- Pinch runner / Outfielder
- Born: May 6, 1956 Hato Mayor del Rey, Dominican Republic
- Died: March 12, 2019 (aged 62) Consuelo, Dominican Republic
- Batted: RightThrew: Right

MLB debut
- September 8, 1978, for the Pittsburgh Pirates

Last MLB appearance
- September 29, 1979, for the Pittsburgh Pirates

MLB statistics
- Games played: 14
- At bats: 4
- Hits: 1
- Batting average: .250
- Stats at Baseball Reference

Teams
- Pittsburgh Pirates (1978–1979);

Medals
Men's baseball
Representing Dominican Republic
Central American and Caribbean Games
| Silver medal – second place | 1974 Santo Domingo | Team |

= Alberto Lois =

Dominican baseball player (1956–2019)

Alberto Lois (May 6, 1956 – March 12, 2019) was a Dominican Major League Baseball player. Lois played for the Pittsburgh Pirates in 1978 and 1979. He was used primarily as a pinch runner, but was also an outfielder.

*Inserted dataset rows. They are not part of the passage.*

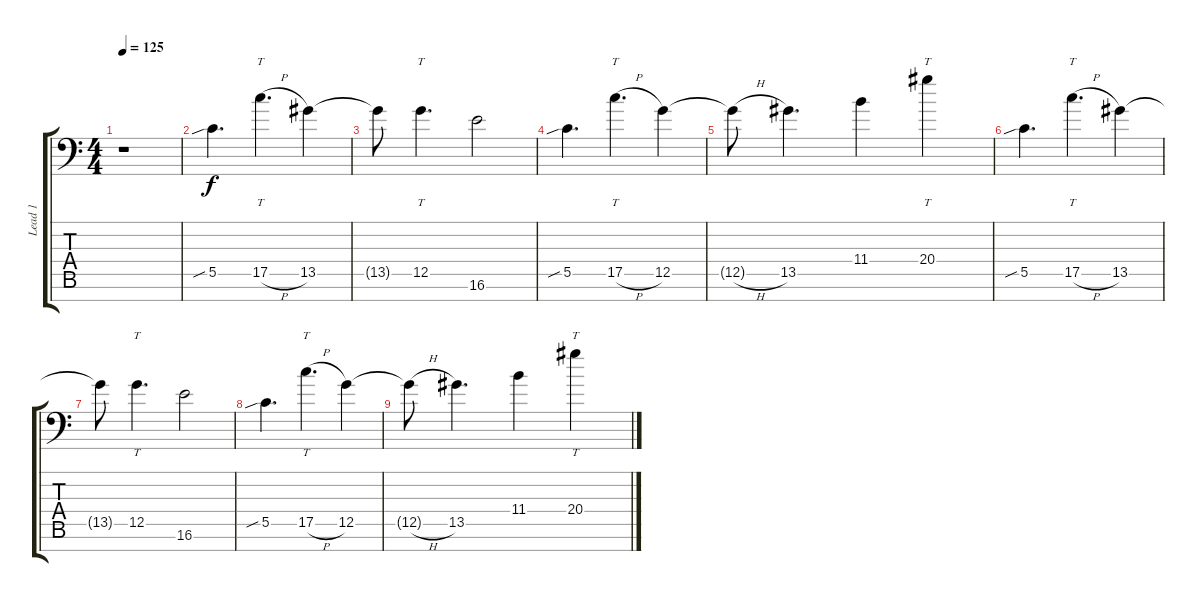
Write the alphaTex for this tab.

\track ("Lead 1" "Lead 1") {instrument distortionguitar}
\staff {score tabs}
\tuning (D4 A3 F3 C3 G2 C2 G1) {hide}
\ts (4 4)
\tempo 125
\clef f4
\ks c
r.1{dy f volume 14} |
5.5{sib}.4{d} 17.5{h}.4{tt d} 13.5.4 |
13.5{t}.8 12.5.4{tt d} 16.6.2 |
5.5{sib}.4{d} 17.5{h}.4{tt d} 12.5.4 |
12.5{h t}.8 13.5.4{d} 11.4.4 20.4.4{tt} |
5.5{sib}.4{d} 17.5{h}.4{tt d} 13.5.4 |
13.5{t}.8 12.5.4{tt d} 16.6.2 |
5.5{sib}.4{d} 17.5{h}.4{tt d} 12.5.4 |
12.5{h t}.8 13.5.4{d} 11.4.4 20.4.4{tt}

On January 5, 1980, Lois sustained serious injuries in a vehicular accident in the Dominican Republic when the truck he was driving collided with a train that was parked, unlit, in the middle of a grade crossing. Six of the nine people in the truck were killed. Lois was thrown from the vehicle; he was unconscious for six days, and damage to his right eye ended his career in professional baseball.

==Personal life==
Lois was of Haitian descent. He died at his home on March 12, 2019.